I have yet to meet a character that doesn’t mirror some aspect of myself. Sometimes it’s close to the surface and sometimes I have to reach a little deeper, but essentially we’re all one. Each process depends on how much attention, effort, research or digging a character requires for me to tap in and get to the heart of them. Most, if not all of my character building, especially in the beginning, is done in solitude. Sometimes I create in complete stillness and silence, sometimes only movement will suffice. When I’m having a bit of trouble ‘finding a character’, I like to step out into the world with their eyes. I do mundane things like stroll through the park or hop on the subway or go to the grocery store and by the time I get back home, I’ve got an entire universe worth of information to build with.
Do you ever take aspects of a past character into new characters for shows or are they all different to you?
I’m building a completely new universe for each character I inhabit and I move with the intention of creating a complete human with their own individual unique quirks and idiosyncrasies, but since I’m the person doing the portraying, there’s bound to be some overlap.
You’ve done a lot of theater work as well. How does working in theatre differ to acting in shows? Is your preparation process different?
For me, working on a play is an all consuming experience that requires all of my body, heart and mind. I live for those moments. It reminds me that I’m not just alive, but I’m living. I kind of don’t have a social life when I’m doing a play. I’m usually on a super clean diet and very solitary. It may sound bonkers to some, but it’s absolute bliss to me.
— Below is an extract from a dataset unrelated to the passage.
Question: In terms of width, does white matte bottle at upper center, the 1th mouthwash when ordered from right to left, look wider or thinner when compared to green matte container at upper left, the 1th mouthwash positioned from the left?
Working on a TV show is usually a little easier, but my first major TV show is one that’s basically a big budget Broadway play every episode. And I lived. On a normal show, you get multiple takes to do a scene and get your coverage and it’s very chopped up. But on ‘The Marvelous Mrs. Maisel’, a lot of our shots were ‘one shots’ and it’s basically pages and pages of a scene with a ton of actors that’s shot in a single take with very intricate and precise camera movement. Shoutout to our amazing camera crew led by Jim McConkey. There’s really no space to forget your blocking or flub a line or else we all have to start back at the beginning. That kind of process mimics what happens in a play, minus the chance to redo it if something goes wrong.
Would you love to return to theater or are you now fully set on working in TV and film?
I’m happiest when I’m acting. It doesn’t matter if I’m on a Broadway stage or on a television or movie set. As long as I’m getting paid to create a world and tell a story, I’m there.
Alfie, tell us more about your other upcoming projects that we will be able to see you in.
Once the writer’s strike have been resolved, we start shooting the first season of ‘Deli Boys’.